Rio de Janeiro, 20 de setembro de 2022

Por Guilherme Soares Rodrigues da Silva

Cidade com arranha-céus ao fundo, uma rodovia de duas pistas no meio, prédios do lado direito e árvores preenchendo todos os espaços livres abaixo da linha do horizonte. Entardecer.

Com as mudanças climáticas se tornando, cada vez mais, um desafio do presente e de um futuro mais próximo do que se estimava anteriormente, produzindo efeitos ainda mais drásticos e perceptíveis em todo o globo, faz-se urgentemente necessário pensar no preparo das cidades para lidarem com essas novas questões que surgirão, caso se concretizem as projeções mais atualizadas para a crise climática. Com um tempo ainda mais curto para agir em mitigação, é preciso, também, planejar estratégias de adaptação para o clima do futuro.

No contexto das consequências climáticas, as cidades ocupam um lugar central. O fenômeno do êxodo urbano, que já é uma tendência antiga no mundo, poderá ser acelerado pelas mudanças climáticas na medida em que novas regiões se tornam vulneráveis às mudanças, atingidas por secas, chuvas torrenciais, inundações ou outros fenômenos climáticos extremos, inviabilizando-as para o desenvolvimento de atividades econômicas ou de subsistência e forçando a migração de enormes contingentes que buscarão um refúgio nos grandes centros urbanos.

A estimativa da ONU é de que, em 2050, 68% da população humana resida em cidades, uma em cada sete pessoas, aumentando bastante a pressão sobre o ambiente urbano e sobre a prestação de serviços públicos, com especial atenção aos serviços públicos básicos como saúde e fornecimento de água potável.

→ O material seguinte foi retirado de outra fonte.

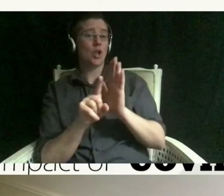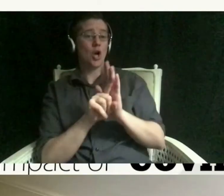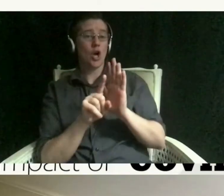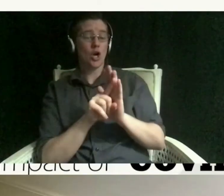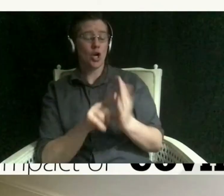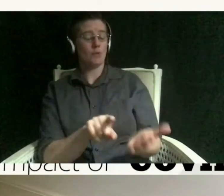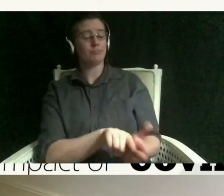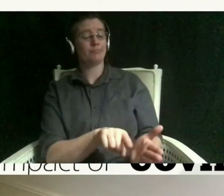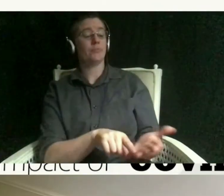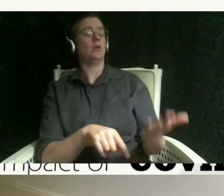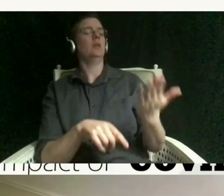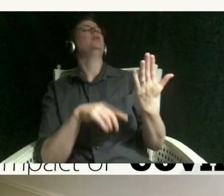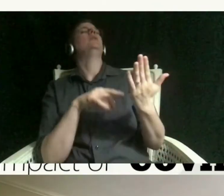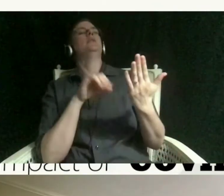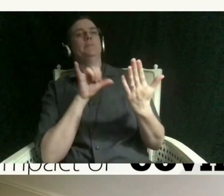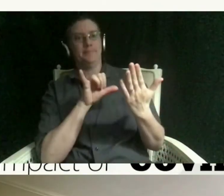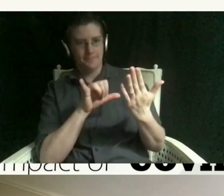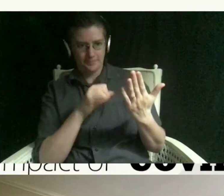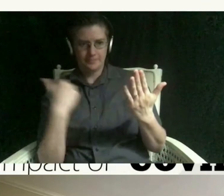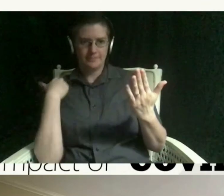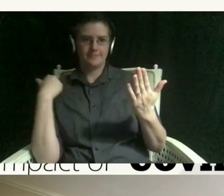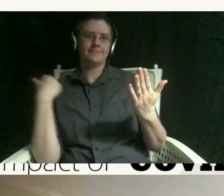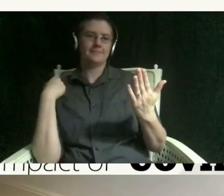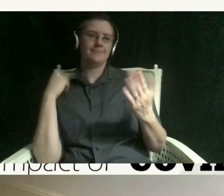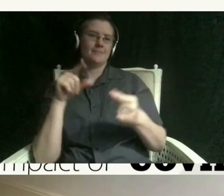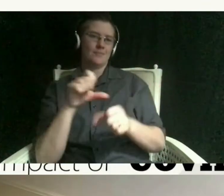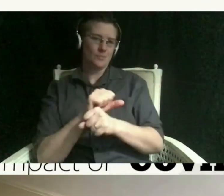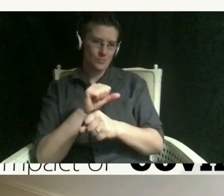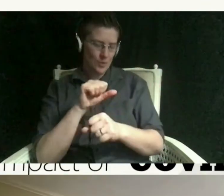it's reminding you because you're already in the habit of looking at your phone a lot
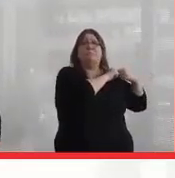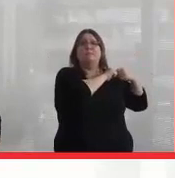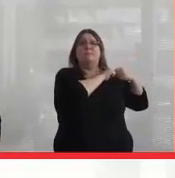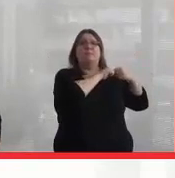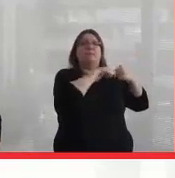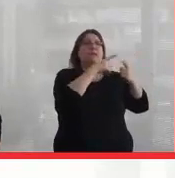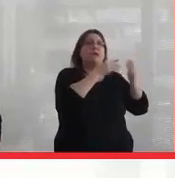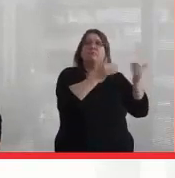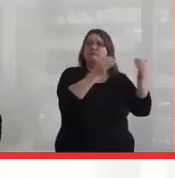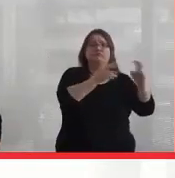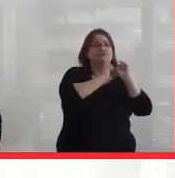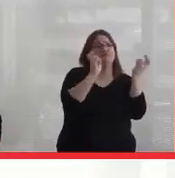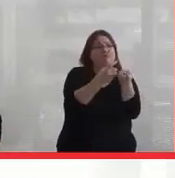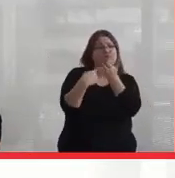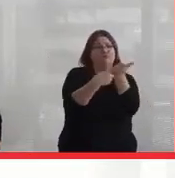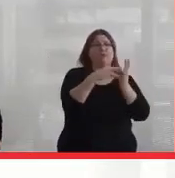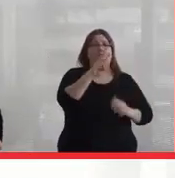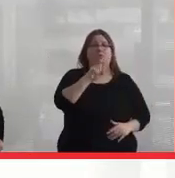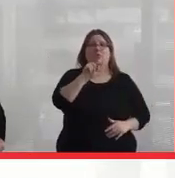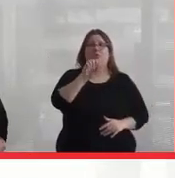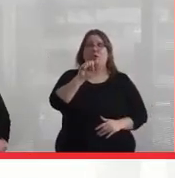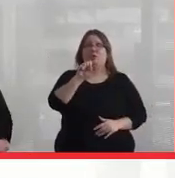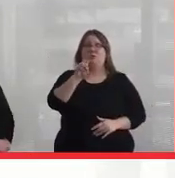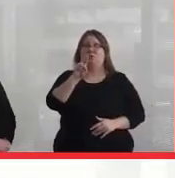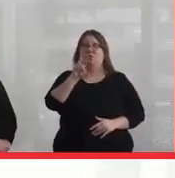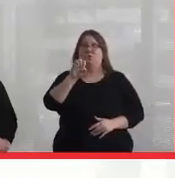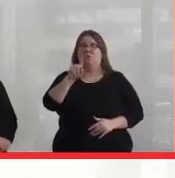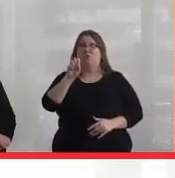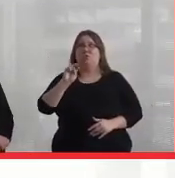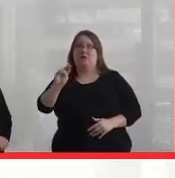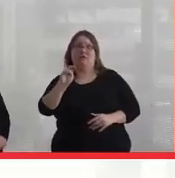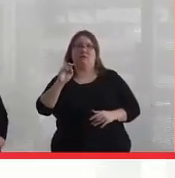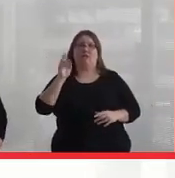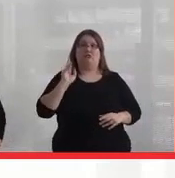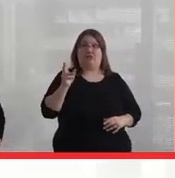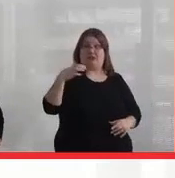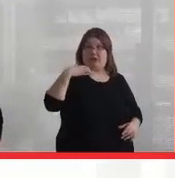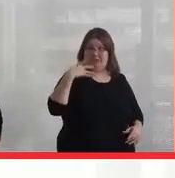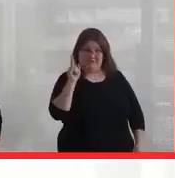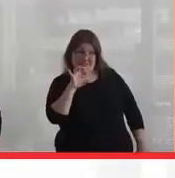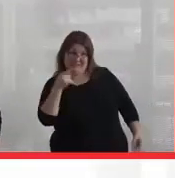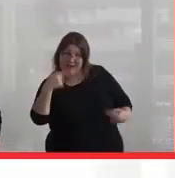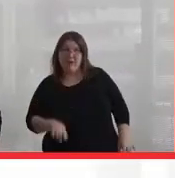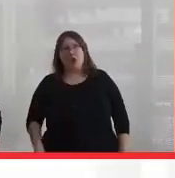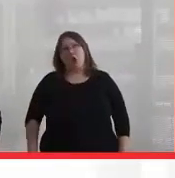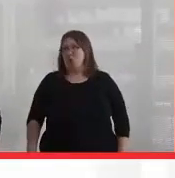discussions and dialogue with the Wet'suwet'en and hereditary chiefs. Did they do that? No.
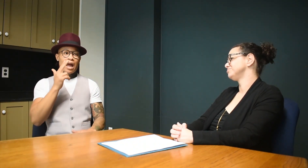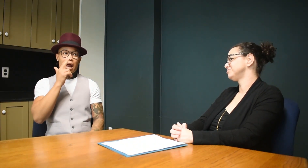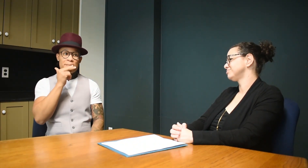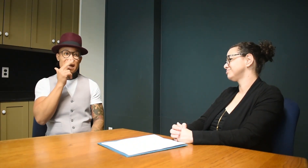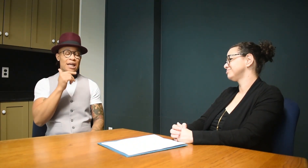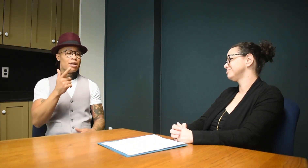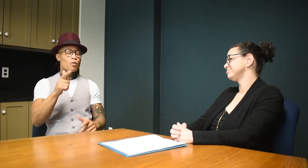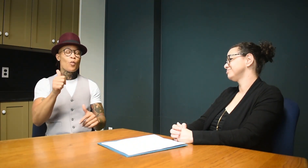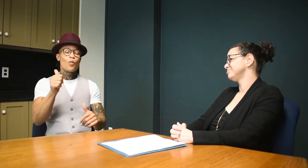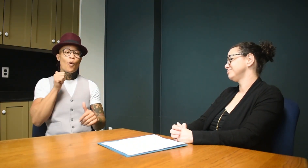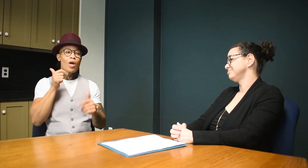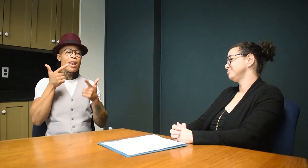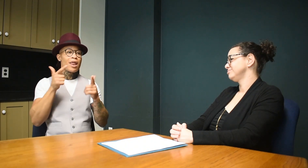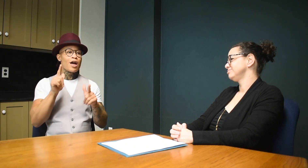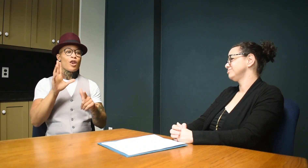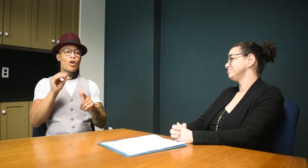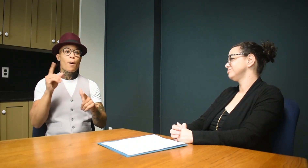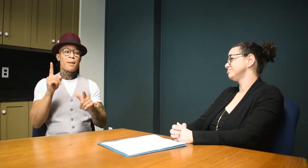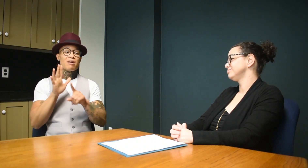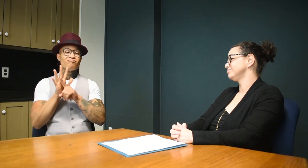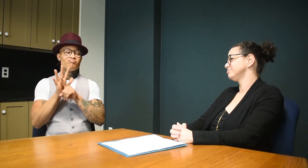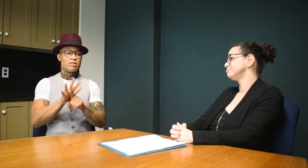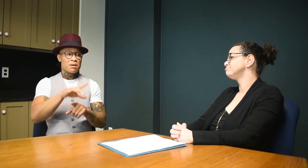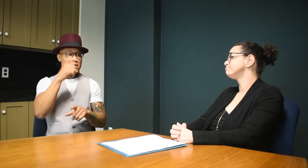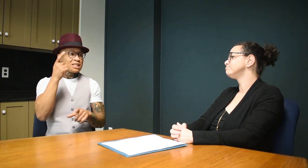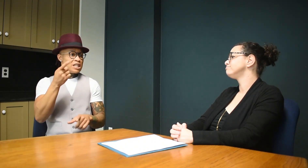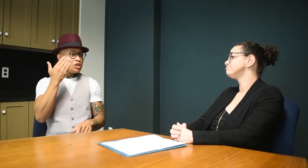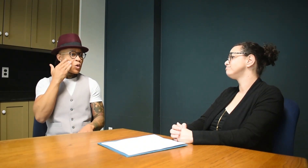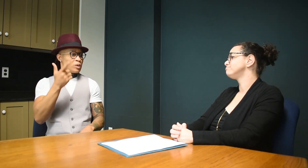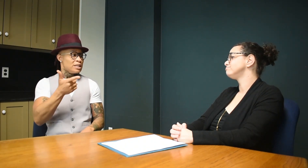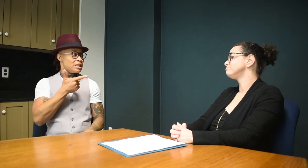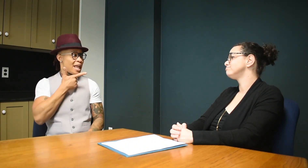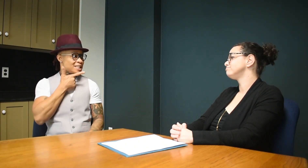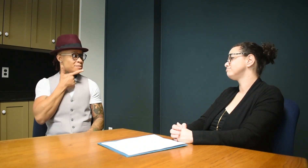A comedian, she won't let anyone get to her because she is a lesbian.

Investimentos em adaptação, no entanto, ao lado dos investimentos em mitigação, podem trazer benefícios diante desses cenários, e benefícios ainda mais atuais. Segundo o relatório publicado pela Comissão Global sobre Adaptação (Global Comission on Adaptation), cinco áreas merecem prioridade em investimentos adaptativos às mudanças climáticas: sistemas de alerta, infraestrutura resiliente ao clima, agricultura, proteção dos manguezais e proteção dos recursos hídricos. Segundo o relatório, o investimento nessas áreas pode evitar perdas econômicas futuras em decorrência de danos climáticos e ser um fator de expansão da economia por meio da inovação. A relação de custo-benefício do investimento em adaptação climática apontada pelo relatório é a de que, para cada 1,8 trilhão de dólares investidos, obtém-se um retorno de 7,8 trilhões de dólares em benefício. Ou seja, um retorno 4,3 vezes maior que o investimento.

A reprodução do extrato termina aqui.